Kepala OJK Regional 9 Kalimantan, Riza Aulia Ibrahim mengungkapkan, pihaknya terus menggelar kegiatan Rapat Koordinasi Daerah (Rakorda) Tim Percepatan Akses Keuangan Daerah (TPAKD).

Bacaan Lainnya

“Hal ini dilakukan agar masyarakat tidak terjebak kepada praktek jasa keuangan ilegal yang merugikan mereka sendiri kedepannya,” ujar Riza di Banjarmasin, Kamis (31/3).

Dia sampaikan, Rakorda bertujuan untuk
menguatkan kembali kerjasama dengan Pemda setempat agar bisa melakukan berbagai program, khususnya yang terkait dengan literasi dan pemanfaatan jasa keuangan yang sehat oleh masyarakat.

“Pada tahun 2021 lalu, melalui TPAKD Provinsi Kalsel, OJK berhasil mendorong hadirnya Generic Model Skema Kredit/Pembiayaan Melawan Rentenir (K/PMR) di Kabupaten Tabalong maupun Tala,” beber Riza.

Melalui cara ini, ungkap Riza, di Kabupaten Tabalong ada sebanyak 1.067 debitur dengan total plafon penyaluran sebesar Rp12,12 Miliar yang dapat dibantu modal usahanya melalui Kredit Gerbang Emas yang disalurkan oleh BPR Tabalong Bersinar. Sedangkan di Kabupaten Tanah Laut melalui BPR Tanah Laut dengan Program Kredit Gapura Karomah, juga telah disalurkan kepada 1.454 debitur dengan total plafon penyaluran sebesar Rp11,99 Miliar.

“Nah melalui cara ini kita bisa membantu pendanaan masyarakat dan menghindarkan mereka dari rentenir berkedok koperasi hingga pinjaman online. Kedepan kita juga ingin mendorong agar program ini bisa direalisasikan di daerah lainnya,” harapnya.

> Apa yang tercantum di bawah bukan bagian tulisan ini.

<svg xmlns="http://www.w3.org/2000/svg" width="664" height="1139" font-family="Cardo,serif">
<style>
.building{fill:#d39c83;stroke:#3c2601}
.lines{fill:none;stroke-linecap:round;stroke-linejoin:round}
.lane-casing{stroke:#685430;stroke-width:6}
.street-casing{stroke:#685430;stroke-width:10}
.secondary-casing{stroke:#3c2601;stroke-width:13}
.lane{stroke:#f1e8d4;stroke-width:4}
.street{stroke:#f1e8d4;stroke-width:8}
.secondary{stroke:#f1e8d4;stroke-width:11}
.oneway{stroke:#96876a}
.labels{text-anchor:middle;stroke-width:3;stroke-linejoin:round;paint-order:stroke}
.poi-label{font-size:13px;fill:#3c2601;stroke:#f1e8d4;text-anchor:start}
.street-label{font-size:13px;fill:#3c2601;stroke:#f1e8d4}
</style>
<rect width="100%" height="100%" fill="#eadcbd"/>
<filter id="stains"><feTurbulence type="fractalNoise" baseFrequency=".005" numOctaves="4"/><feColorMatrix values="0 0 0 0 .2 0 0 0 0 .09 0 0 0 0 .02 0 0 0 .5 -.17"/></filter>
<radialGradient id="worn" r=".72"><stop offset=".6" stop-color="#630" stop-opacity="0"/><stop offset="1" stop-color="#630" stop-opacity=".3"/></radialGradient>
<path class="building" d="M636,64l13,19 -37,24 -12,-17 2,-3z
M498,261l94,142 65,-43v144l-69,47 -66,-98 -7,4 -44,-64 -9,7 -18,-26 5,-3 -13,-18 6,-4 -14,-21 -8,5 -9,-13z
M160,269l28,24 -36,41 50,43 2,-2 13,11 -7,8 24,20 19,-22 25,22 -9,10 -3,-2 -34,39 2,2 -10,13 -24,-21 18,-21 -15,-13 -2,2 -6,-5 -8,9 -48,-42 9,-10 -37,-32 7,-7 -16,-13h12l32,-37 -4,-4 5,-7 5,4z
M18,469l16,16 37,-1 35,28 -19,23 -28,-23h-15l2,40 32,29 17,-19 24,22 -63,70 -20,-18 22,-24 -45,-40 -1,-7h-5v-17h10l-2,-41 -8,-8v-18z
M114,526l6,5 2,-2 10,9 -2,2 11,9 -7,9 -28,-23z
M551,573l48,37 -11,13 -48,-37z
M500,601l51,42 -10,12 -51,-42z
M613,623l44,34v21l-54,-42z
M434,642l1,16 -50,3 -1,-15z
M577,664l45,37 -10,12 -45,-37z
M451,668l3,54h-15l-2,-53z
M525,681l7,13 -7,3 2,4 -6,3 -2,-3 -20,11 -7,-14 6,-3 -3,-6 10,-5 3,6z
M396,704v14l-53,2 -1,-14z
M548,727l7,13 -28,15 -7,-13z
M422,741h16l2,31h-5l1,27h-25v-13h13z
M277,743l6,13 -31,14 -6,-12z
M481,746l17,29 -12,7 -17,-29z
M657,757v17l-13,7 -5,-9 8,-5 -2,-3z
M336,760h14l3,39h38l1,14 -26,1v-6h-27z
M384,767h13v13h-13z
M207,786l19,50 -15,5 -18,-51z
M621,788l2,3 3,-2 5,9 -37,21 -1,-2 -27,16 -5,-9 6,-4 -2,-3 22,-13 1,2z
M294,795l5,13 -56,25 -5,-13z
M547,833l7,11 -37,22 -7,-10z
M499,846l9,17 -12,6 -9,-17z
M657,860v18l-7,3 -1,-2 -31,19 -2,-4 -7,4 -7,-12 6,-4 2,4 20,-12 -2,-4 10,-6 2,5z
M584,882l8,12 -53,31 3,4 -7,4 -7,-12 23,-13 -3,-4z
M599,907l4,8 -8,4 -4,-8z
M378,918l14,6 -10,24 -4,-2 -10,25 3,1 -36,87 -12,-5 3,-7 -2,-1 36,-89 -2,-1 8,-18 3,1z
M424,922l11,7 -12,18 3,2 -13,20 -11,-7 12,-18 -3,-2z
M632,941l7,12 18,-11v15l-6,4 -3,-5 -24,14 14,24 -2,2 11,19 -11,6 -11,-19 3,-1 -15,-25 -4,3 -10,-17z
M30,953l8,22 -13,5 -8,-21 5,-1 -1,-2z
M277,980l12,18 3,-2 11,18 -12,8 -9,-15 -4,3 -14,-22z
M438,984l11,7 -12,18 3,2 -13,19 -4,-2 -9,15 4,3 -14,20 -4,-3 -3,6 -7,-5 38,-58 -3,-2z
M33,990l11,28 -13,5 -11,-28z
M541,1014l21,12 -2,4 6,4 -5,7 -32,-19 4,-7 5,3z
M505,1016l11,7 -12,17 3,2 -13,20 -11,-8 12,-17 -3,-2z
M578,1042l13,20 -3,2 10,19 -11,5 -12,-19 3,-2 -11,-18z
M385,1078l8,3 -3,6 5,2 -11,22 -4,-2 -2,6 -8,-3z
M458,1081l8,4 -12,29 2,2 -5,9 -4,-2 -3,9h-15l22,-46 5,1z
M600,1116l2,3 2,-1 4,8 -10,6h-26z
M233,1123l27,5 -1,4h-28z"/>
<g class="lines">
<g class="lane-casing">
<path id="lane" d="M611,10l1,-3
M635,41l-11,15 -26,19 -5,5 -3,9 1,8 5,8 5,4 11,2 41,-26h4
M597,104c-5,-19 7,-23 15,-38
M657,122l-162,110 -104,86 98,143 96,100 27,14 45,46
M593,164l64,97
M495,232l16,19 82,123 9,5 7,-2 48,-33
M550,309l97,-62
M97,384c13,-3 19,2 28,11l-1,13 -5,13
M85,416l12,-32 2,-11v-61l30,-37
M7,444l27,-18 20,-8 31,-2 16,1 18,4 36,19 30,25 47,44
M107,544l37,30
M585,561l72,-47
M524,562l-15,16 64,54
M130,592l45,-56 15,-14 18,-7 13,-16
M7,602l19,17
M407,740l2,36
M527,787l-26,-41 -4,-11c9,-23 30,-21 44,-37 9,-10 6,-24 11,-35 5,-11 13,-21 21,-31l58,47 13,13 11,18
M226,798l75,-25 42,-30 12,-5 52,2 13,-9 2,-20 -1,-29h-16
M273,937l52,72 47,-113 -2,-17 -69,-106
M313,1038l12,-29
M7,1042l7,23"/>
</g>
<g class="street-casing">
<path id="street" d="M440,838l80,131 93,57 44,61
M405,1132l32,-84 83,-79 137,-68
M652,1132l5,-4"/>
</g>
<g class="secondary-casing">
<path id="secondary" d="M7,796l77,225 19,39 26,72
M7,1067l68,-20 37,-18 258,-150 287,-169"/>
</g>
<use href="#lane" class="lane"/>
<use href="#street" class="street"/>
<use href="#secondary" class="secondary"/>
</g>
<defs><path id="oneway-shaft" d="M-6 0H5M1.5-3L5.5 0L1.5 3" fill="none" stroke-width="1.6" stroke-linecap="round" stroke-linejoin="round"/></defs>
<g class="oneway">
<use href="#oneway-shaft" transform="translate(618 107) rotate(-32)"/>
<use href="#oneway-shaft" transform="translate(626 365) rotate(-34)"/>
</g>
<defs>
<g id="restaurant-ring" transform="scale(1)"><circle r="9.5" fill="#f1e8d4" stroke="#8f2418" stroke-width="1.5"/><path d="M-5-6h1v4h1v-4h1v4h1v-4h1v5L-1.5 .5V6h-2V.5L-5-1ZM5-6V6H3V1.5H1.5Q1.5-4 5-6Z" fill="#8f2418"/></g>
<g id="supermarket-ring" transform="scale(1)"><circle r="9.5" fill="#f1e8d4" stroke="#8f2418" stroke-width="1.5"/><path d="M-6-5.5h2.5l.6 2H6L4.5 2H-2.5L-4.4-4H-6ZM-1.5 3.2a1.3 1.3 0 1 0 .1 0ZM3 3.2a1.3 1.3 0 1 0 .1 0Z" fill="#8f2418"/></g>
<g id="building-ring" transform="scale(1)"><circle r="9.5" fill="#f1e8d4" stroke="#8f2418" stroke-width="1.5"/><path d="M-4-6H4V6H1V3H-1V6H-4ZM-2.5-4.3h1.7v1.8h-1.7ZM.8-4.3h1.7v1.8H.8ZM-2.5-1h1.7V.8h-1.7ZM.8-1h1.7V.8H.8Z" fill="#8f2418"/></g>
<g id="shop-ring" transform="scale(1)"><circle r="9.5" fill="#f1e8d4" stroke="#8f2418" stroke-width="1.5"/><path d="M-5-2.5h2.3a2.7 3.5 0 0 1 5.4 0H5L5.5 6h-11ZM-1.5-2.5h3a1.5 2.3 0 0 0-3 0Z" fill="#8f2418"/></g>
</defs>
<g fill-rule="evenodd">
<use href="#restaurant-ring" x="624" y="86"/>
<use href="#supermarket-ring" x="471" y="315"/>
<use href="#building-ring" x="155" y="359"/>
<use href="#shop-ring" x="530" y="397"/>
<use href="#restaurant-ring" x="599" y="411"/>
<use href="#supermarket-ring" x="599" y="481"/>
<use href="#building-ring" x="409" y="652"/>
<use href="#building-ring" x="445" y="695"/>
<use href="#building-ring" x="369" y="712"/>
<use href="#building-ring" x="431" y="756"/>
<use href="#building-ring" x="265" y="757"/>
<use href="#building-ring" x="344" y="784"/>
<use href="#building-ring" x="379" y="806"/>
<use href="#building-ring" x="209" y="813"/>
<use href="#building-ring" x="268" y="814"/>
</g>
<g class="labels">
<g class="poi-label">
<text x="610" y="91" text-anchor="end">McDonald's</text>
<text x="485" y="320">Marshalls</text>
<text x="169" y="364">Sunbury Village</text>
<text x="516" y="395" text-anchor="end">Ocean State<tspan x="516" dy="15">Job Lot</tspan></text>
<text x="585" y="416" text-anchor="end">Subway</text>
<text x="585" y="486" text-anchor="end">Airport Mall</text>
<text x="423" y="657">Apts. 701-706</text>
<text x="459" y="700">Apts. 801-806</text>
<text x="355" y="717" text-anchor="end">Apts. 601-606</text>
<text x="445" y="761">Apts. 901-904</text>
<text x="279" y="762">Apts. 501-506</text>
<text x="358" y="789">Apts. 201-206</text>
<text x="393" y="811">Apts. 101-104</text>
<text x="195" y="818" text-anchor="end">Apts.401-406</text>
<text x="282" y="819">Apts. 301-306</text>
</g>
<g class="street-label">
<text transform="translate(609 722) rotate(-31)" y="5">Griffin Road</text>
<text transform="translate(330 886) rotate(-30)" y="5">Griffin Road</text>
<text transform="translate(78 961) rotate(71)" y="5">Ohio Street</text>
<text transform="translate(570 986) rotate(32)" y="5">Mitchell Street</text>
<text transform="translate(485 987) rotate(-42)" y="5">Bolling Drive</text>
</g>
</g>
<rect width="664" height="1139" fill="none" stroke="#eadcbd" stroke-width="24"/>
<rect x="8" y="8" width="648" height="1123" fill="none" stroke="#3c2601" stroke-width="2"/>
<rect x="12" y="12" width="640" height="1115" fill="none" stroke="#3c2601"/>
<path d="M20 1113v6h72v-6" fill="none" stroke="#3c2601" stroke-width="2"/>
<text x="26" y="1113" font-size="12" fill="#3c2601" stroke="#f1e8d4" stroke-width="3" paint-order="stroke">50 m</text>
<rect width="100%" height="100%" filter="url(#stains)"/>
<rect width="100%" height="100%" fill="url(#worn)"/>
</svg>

Riza menyebut, dalam hal literasi keuangan melalui TPAKD Provinsi Kalsel, OJK Regional 9 Kalimantan juga sudah mendorong realisasi akses simpanan untuk masyarakat dalam bentuk program Satu Rekening, Satu Pelajar (KEJAR), yang merupakan program nasional arahan Presiden RI selaku ketua DNKI (Dewan Nasional Keuangan Inklusif) kepada Kemendikbud, agar seluruh pelajar di Provinsi Kalsel memiliki akses perbankan sejak dini.

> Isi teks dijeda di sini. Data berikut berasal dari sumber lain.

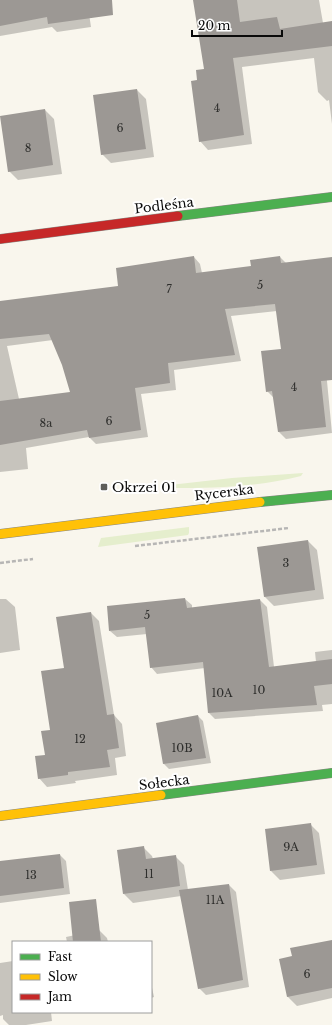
<svg xmlns="http://www.w3.org/2000/svg" width="332" height="1025" viewBox="0 0 332 1025" font-family="'Libre Baskerville',serif">
<rect width="100%" height="100%" fill="#f9f6ed"/>
<path fill="#e5eecd" d="M303,473l-2,3c-43,11 -86,12 -130,12l-1,-3 62,-7z
M189,527v6l-1,2 -90,12 3,-9z"/>
<path fill="#0003" fill-rule="evenodd" d="M0,0h87l4,27 -34,5 -5,-5 -52,9z
M194,0h125l4,23 9,-1v102l-3,-24 -2,1 -9,-9 -4,-34 -72,9 10,77 -44,6 -8,-9 -2,-60 7,-11z
M137,90l9,9 8,58 -43,6 -9,-9z
M45,110l9,9 8,55 -44,6 -9,-9z
M194,257l6,7 2,9 50,-6 28,-10 7,7 45,-6v91l-8,1 8,83 -46,6 -7,-7 -5,-34 -7,-7 15,-42 -5,-38 -46,5 10,45 -67,9 2,20 -35,4 7,43 -52,7 -7,-7 -63,11 2,21 -28,3v-170l119,-15zM53,340l10,25 8,28 -52,6 -12,-53z
M308,541l9,9 7,49 -50,7 -9,-9 -7,-49z
M0,599h6l9,8 5,43 -20,3z
M185,599l7,6v4l68,-9 7,7 7,60 42,-5 -1,-10 17,-2v54l-10,1 1,6 -108,8 -6,-6 -4,-45 -48,6 -6,-7 -4,-33 -30,3 -7,-6z
M91,613l8,8 15,94 8,9 4,32 -11,2 2,17 -42,6 1,2 -29,4 -8,-9 7,-22 5,-26 17,-38z
M198,716l5,5 8,42 -42,6 -5,-5 -7,-40z
M310,824l9,9 6,41 -45,6 -9,-9z
M143,847l9,9 1,3 22,-3 9,9 4,25 41,-5 7,7 13,95 -43,8 -7,-7 -18,-92 -48,7 -9,-9z
M60,855l6,6 4,33 -70,9v-41z
M99,930l8,8 1,4h-41l-1,-5z
M332,941v57l-35,8 -9,-9 -8,-37 13,-3z
M13,961v51h38l1,9 -26,4h-17l-6,-6v-4l-3,1v-53z
M151,983l3,14 -3,1z"/>
<path fill="#9c9894" d="M0,0h112l1,15 -65,9 -1,-7 -47,9z
M193,0h44l3,22 37,-5 3,12 52,-8v25l-99,12 11,77 -45,7 -8,-61 6,-1 -1,-10 8,-1z
M137,89l9,60 -45,6 -8,-60z
M45,109l8,56 -45,7 -8,-56z
M194,256l2,17 55,-7 -1,-6 30,-4 1,7 51,-6v123l-11,1 5,46 -48,5 -6,-41 -6,1 -5,-41 20,-2 -6,-45 -50,5 10,46 -67,8 2,20 -35,5 6,42 -52,8 -2,-8 -87,15v-44l70,-9 -8,-27 -13,-31 -49,5v-38l118,-15 -2,-18z
M308,540l7,50 -51,7 -7,-50z
M185,598l2,10 73,-9 9,68 63,-8v25l-18,2 3,19 -109,8 -5,-51 -53,6 -5,-41 -36,4 -2,-25z
M91,612l16,103 7,-1 5,34 -12,2 3,17 -42,5v3l-30,4 -3,-23 10,-1 -4,-24 9,-1 -9,-59 23,-3 -8,-51z
M198,715l8,43 -43,6 -7,-41z
M311,823l6,42 -47,6 -5,-42z
M144,846l2,13 30,-4 4,31 -57,8 -6,-44z
M60,854l4,34 -64,8v-35z
M229,884l14,96 -45,9 -19,-99z
M96,899l5,43h-28l-4,-40z
M332,940v48l-45,9 -8,-38 13,-3 -2,-8z"/>
<g fill="none" stroke-linecap="round" stroke-linejoin="round">
<g stroke="#888783" stroke-width="10">
<path id="fast" d="M178,216l154,-19
M260,502l72,-7
M161,795l171,-22"/>
</g>
<g stroke="#888783" stroke-width="10">
<path id="slow" d="M0,534l260,-32
M0,816l161,-21"/>
</g>
<g stroke="#888783" stroke-width="10">
<path id="jam" d="M0,239l178,-23"/>
</g>
<path stroke="#b7b6b5" stroke-width="2.5" stroke-dasharray="4 2" stroke-linecap="butt" d="M135,546l154,-18
M0,563l33,-4"/>
<use href="#fast" stroke="#4caf50" stroke-width="9"/>
<use href="#slow" stroke="#ffc107" stroke-width="9"/>
<use href="#jam" stroke="#c62828" stroke-width="9"/>
</g>
<rect fill="#5e5d59" stroke="#fff" stroke-width="1.5" x="100" y="483" width="8" height="8" rx="2"/>
<g text-anchor="middle" stroke-width="4" stroke-linejoin="round" paint-order="stroke">
<g font-size="11" fill="#2e2e2c">
<text x="217" y="112">4</text>
<text x="120" y="132">6</text>
<text x="28" y="152">8</text>
<text x="260" y="289">5</text>
<text x="169" y="293">7</text>
<text x="294" y="391">4</text>
<text x="109" y="425">6</text>
<text x="46" y="427">8a</text>
<text x="286" y="567">3</text>
<text x="147" y="619">5</text>
<text x="259" y="694">10</text>
<text x="222" y="697">10A</text>
<text x="80" y="743">12</text>
<text x="182" y="752">10B</text>
<text x="291" y="851">9A</text>
<text x="149" y="878">11</text>
<text x="31" y="879">13</text>
<text x="215" y="904">11A</text>
<text x="307" y="978">6</text>
</g>
<g font-size="13" fill="#0a0a0a" stroke="#fff">
<text transform="translate(164 205) rotate(-7)" y="5">Podleśna</text>
<text transform="translate(224 492) rotate(-7)" y="5">Rycerska</text>
<text transform="translate(164 782) rotate(-7)" y="5">Sołecka</text>
</g>
<g font-size="13" fill="#0a0a0a" stroke="#fff" text-anchor="start">
<text x="112" y="492">Okrzei 01</text>
</g>
</g>
<rect x="12" y="941" width="140" height="72" fill="#ffffff" stroke="#9d9d9d"/>
<rect x="20" y="954" width="20" height="6" fill="#4caf50" stroke="#9d9d9d"/>
<text x="48" y="961" font-size="12" fill="#0a0a0a">Fast</text>
<rect x="20" y="974" width="20" height="6" fill="#ffc107" stroke="#9d9d9d"/>
<text x="48" y="981" font-size="12" fill="#0a0a0a">Slow</text>
<rect x="20" y="994" width="20" height="6" fill="#c62828" stroke="#9d9d9d"/>
<text x="48" y="1001" font-size="12" fill="#0a0a0a">Jam</text>
<path d="M192 30v6h90v-6" fill="none" stroke="#0a0a0a" stroke-width="2"/>
<text x="198" y="30" font-size="12" fill="#0a0a0a" stroke="#ffffff" stroke-width="3" paint-order="stroke">20 m</text>
</svg>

Riza menambahkan, untuk mendukung program KEJAR, OJK bersama dengan Pemprov Kalsel dan Perbankan di Kalsel telah menginisiasi platform digital Banua Menabung untuk mengimplementasikan program KEJAR. Platform Banua Menabung ini dapat memfasilitasi agar setiap individu pelajar dan mahasiswa secara kolektif dapat mengajukan pembukaan rekening maupun menabung ragam produk simpanan tanpa harus ke kantor bank.

“Hingga saat ini, platform tersebut telah dirasakan manfaatnya oleh 5.677 individu pelajar dalam mengajukan pembukaan rekening simpanan pelajar dan mahasiswa,” ungkapnya.

Deputi Komisioner Bidang Edukasi dan Perlindungan Konsumen OJK Sarjito  menambahkan, perlunya peran serta semua pihak, khususnya Pemda setempat agar masyarakat bisa makin melek terhadap literasi keuangan dan memanfaatnya dengan benar.

Ramainya sejumlah kasus terkait investasi bodong berkedok trading yang banyak merugikan masyarakat akhir-akhir ini tentunya sudah cukup membuktikan bahwa masalah literasi keuangan harus menjadi perhatian yang serius oleh semua pihak terkait agar kejadian serupa tidak terulang lagi.

“Karena itulah, peran TPAKD Provinsi Kalsel ini akan kita kuatkan lagi. Dengan harapan bisa membantu OJK dalam rangka mengedukasi masyarakat agar tidak terjebak pada investasi bodong dan bisa memanfaatkan jasa keuangan yang legal sesuai kebutuhannya,” ujarnya.